Some simple and small devices without electronics are out of EMCD, as for example fuses, induction motors, manual switchgear, cables and electromagnetic passive equipment. In some cases also, EMC aspects are rather by other more specific directives as for example medical equipment, R&TTE and automotive vehicles.

What about installations?

Fixed installations are a combination of electric and/or electronic components or equipment to be assembled, installed and operated at a given place. They have to comply with certain specific provisions of the directive, but movable installations are considered as standalone products ("apparatus") and are submitted to all apparatus provisions.

Fixed installations must comply with the essential requirement of the Directive as defined in Annex I. However, there is no need for CE marking nor EC Declaration of Conformity.

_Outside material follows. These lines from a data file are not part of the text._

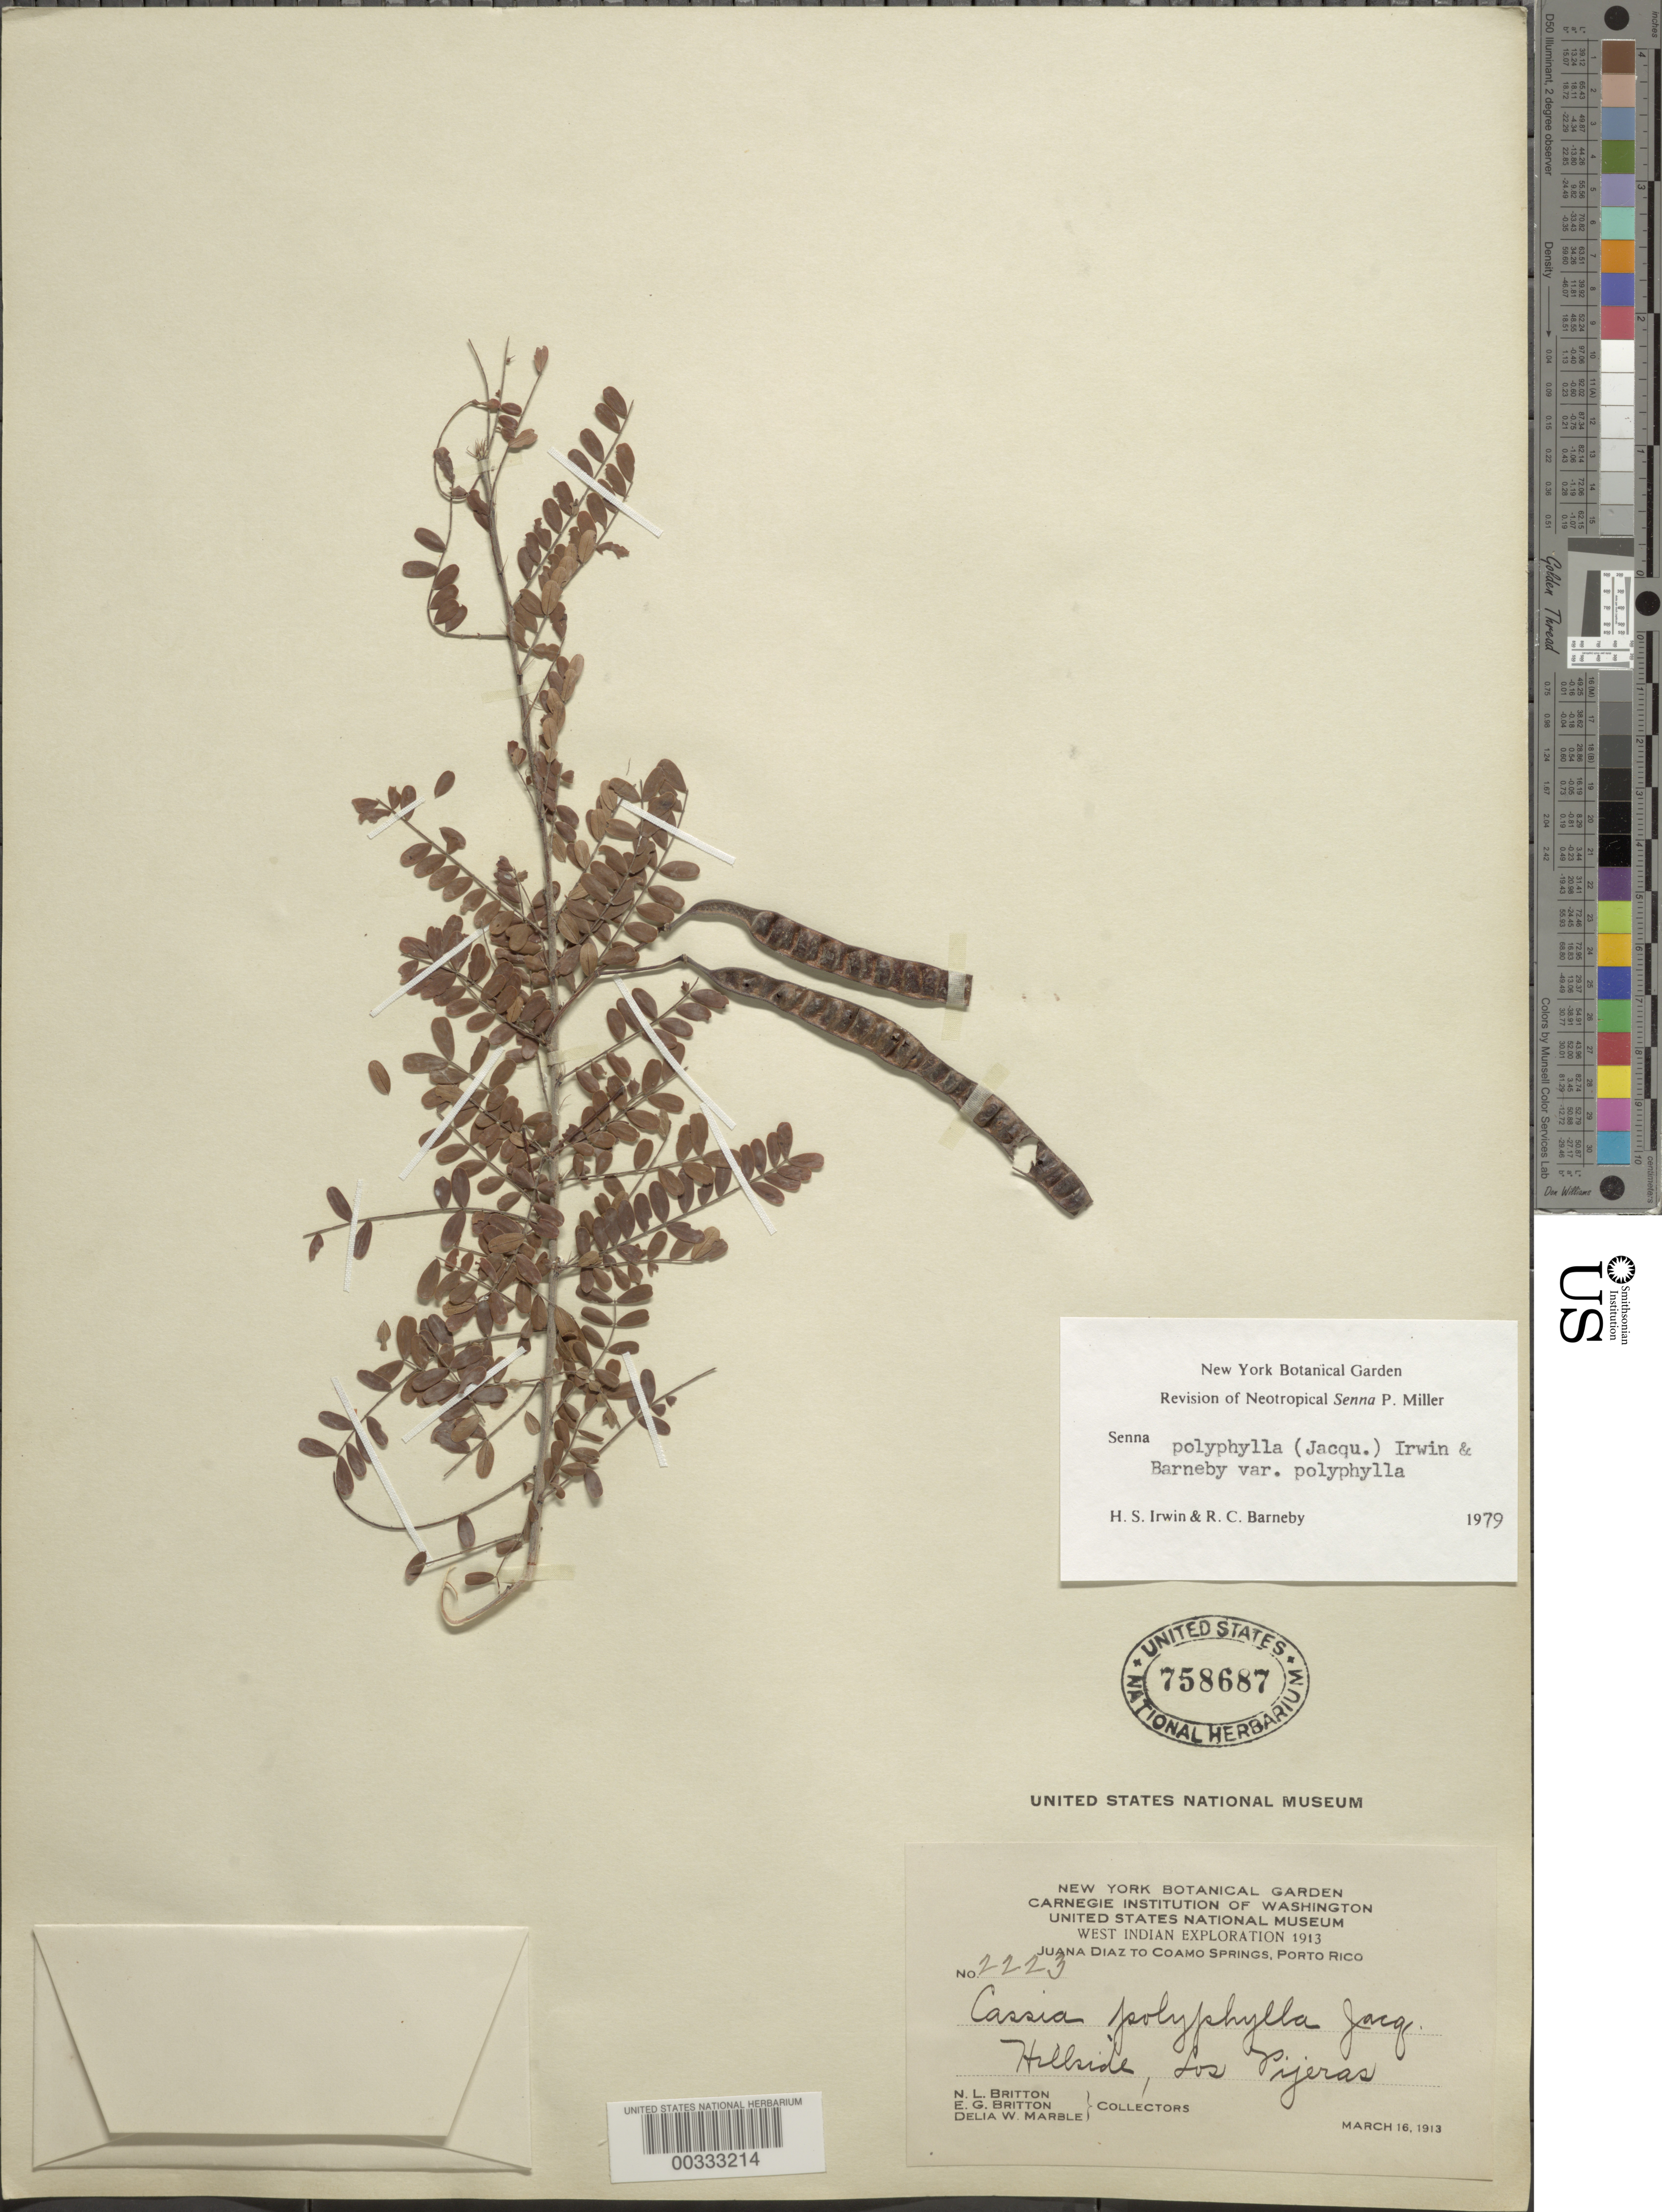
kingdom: Plantae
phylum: Tracheophyta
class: Magnoliopsida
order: Fabales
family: Fabaceae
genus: Senna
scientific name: Senna polyphylla var. polyphylla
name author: (Jacq.) H.S. Irwin & Barneby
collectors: N. Britton, E. G. Britton & D. W. Marble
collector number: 2223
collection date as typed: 16 Mar 1913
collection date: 1913-03-16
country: Puerto Rico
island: Greater Antilles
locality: Los pijeras, juana diaz to coamo springs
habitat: Hillside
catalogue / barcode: US 758687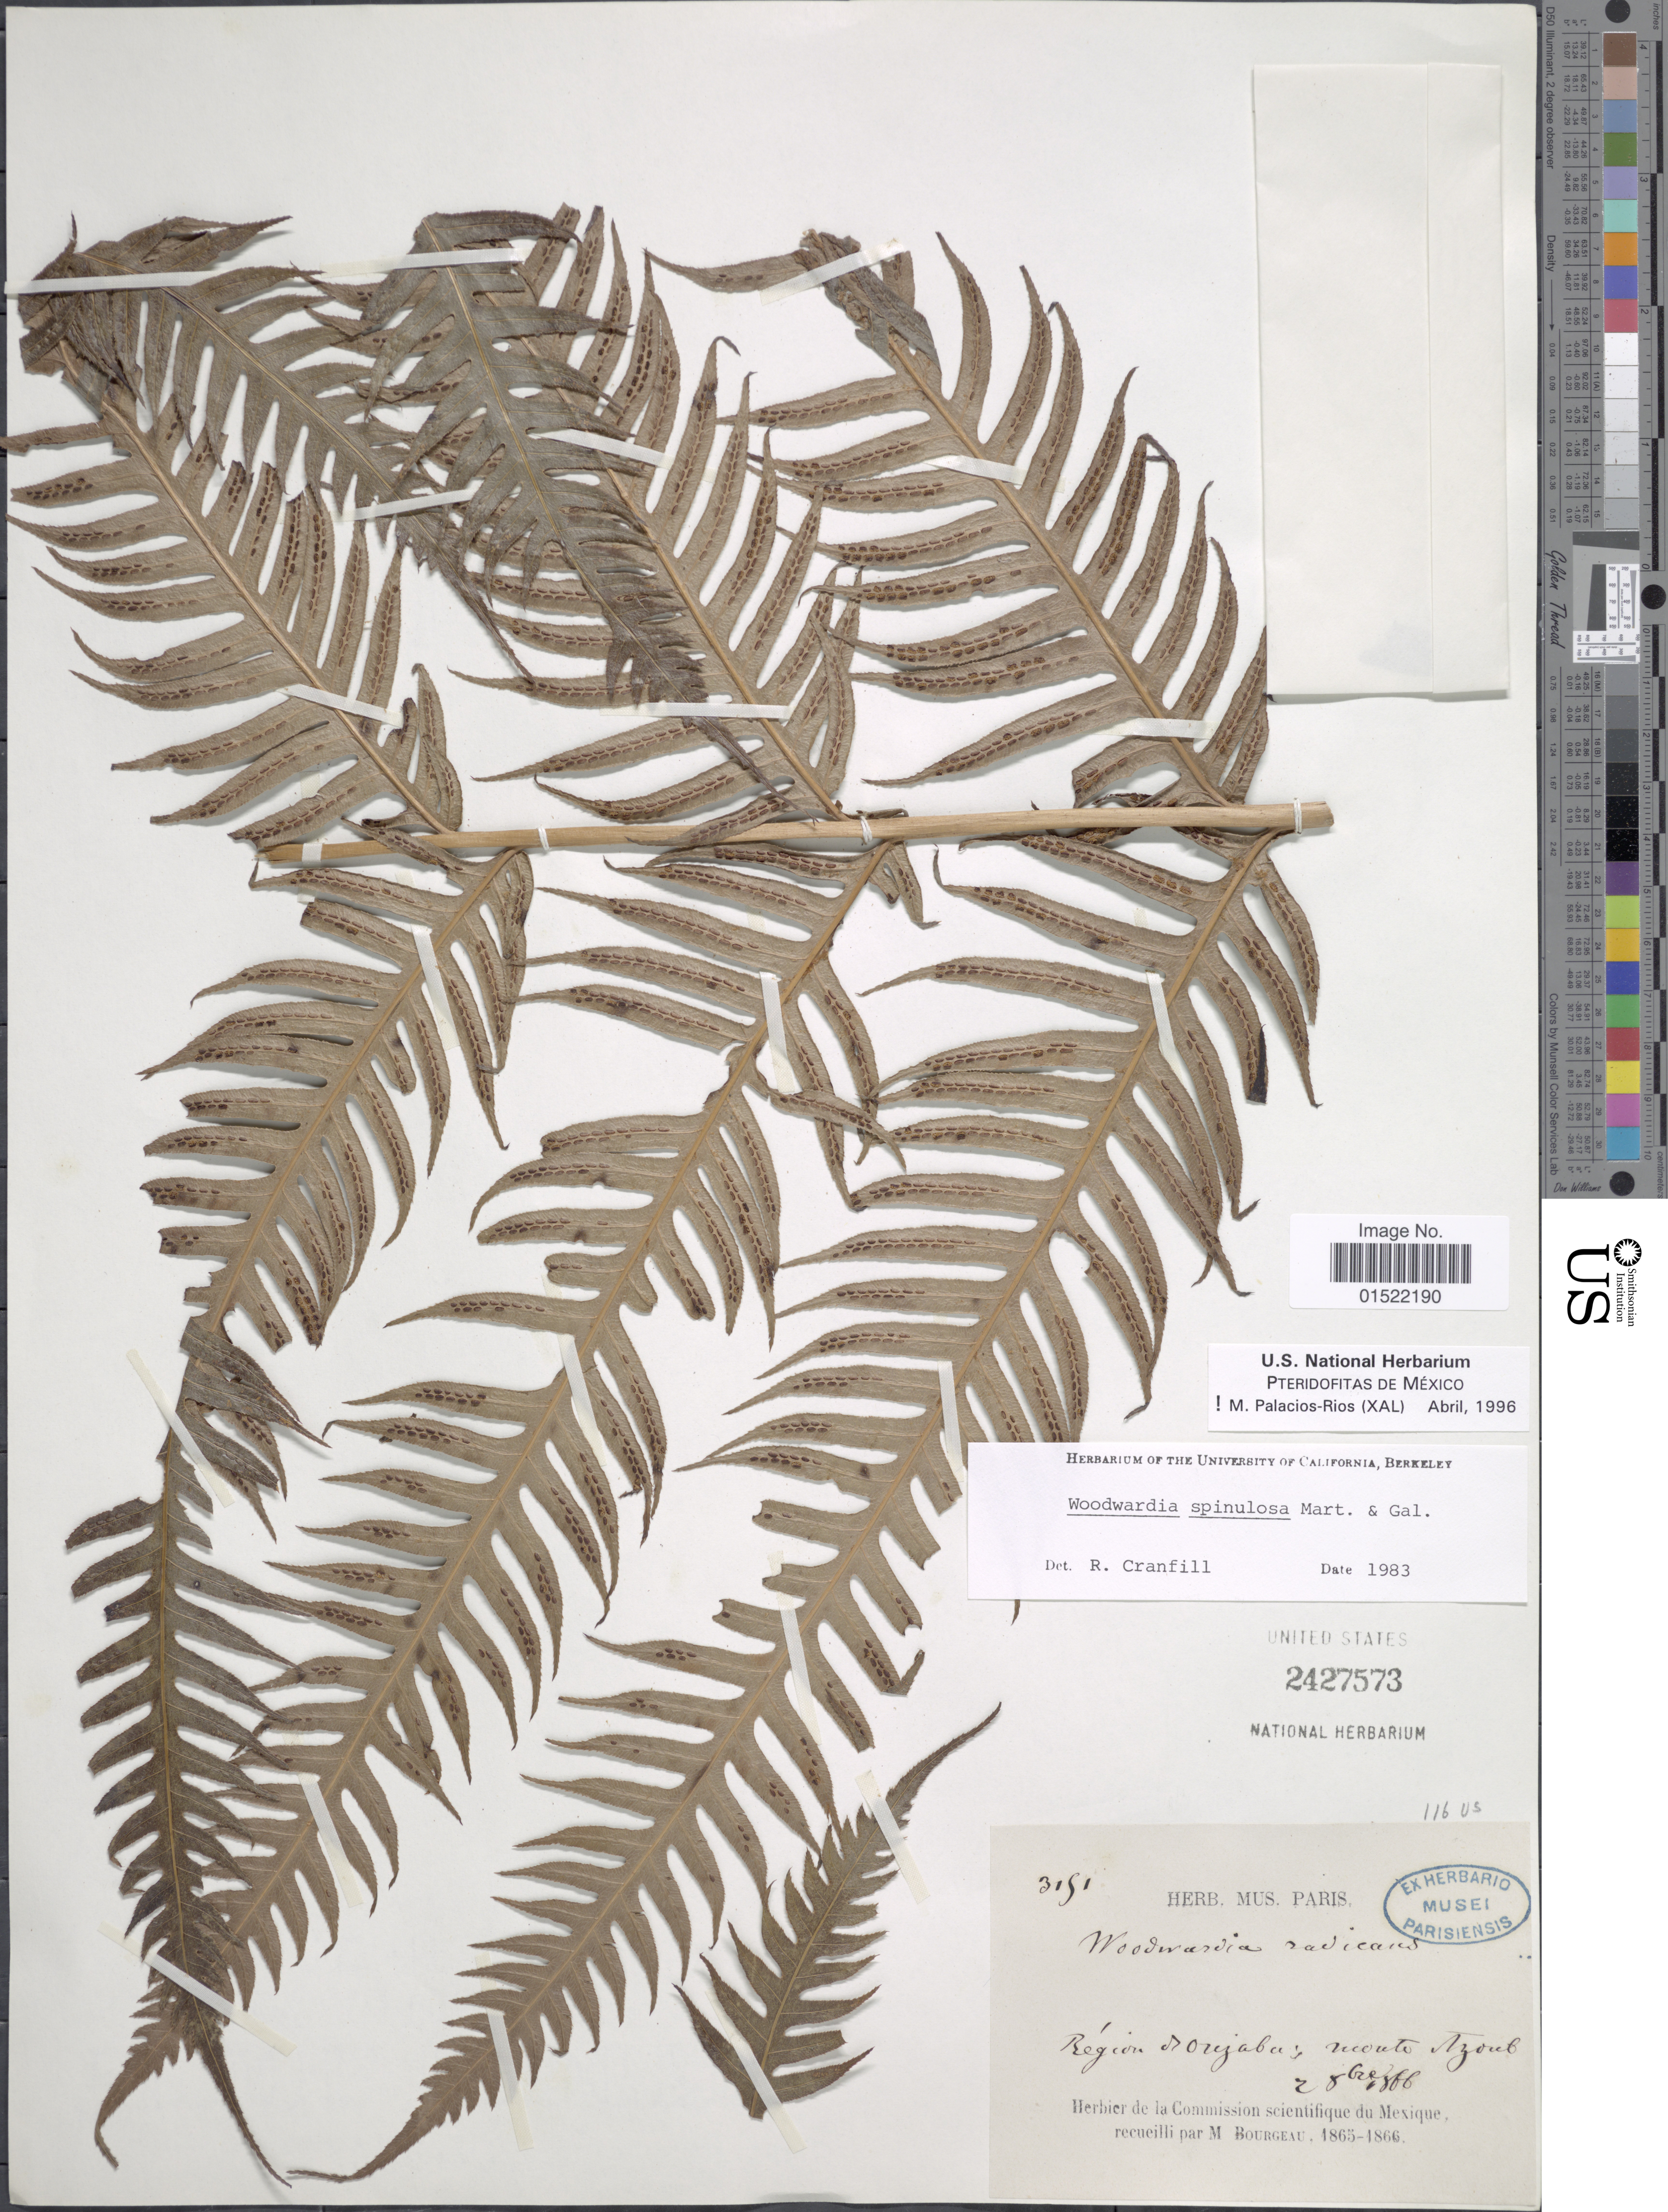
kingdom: Plantae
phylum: Tracheophyta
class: Polypodiopsida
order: Polypodiales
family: Blechnaceae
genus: Woodwardia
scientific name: Woodwardia spinulosa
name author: M. Martens & Galeotti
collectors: M. Bourgeau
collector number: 3191*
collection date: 1866-10-02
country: Mexico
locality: Région d'Orizaba, Monte Azoul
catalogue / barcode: US 2427573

Which products are covered by the Low Voltage Directive (LVD)?

The Directive applies to all electrical equipment designed for use with a voltage rating of between 50 and 1 000 V for alternating current and between 75 and 1 500 V for direct current. Voltage ratings refer to the voltage of the electrical input or output, not to voltages which may appear inside the equipment.

Battery operated equipment outside the voltage rating is obviously outside the scope of the LVD. Nevertheless, the accompanying battery-charger as well as equipment with integrated power supply unit within the voltage ranges of the Directive, are in the scope of the LVD. This applies also, in the case of battery-operated equipment with supply voltage rating under 50 V AC and 75 V DC, for their accompanying power supply unit (e.g. Notebooks).

However, the following are excluded from the scope of the "Low Voltage" Directive:

  • Electrical equipment for use in a potentially explosive atmosphere
  • Electrical equipment for radiology and medical purposes
  • Electrical parts for lifts -Electricity meters,

which are covered by other Community directives, and

  • Plugs and socket outlets for domestic use
  • Electric fence controllers
  • Specialised electrical equipment, for use on ships, aircraft or railways which complies with the safety provisions drawn up by international bodies in which the Member States participate, which so far are not covered by any Community directive and therefore must not be CE marked.

Broadly, the Directive covers consumer and capital goods designed to operate within those voltage limits, including in particular electrical appliances, lighting equipment including ballasts, switch gear and control gear, electric motors and alternators, electrical wiring, appliance couplers and cord sets, electrical installation equipment, etc. The Commission confirms, as already expressed in the Communication of 15 December 1982, that cable management systems are covered by the "Low Voltage" Directive.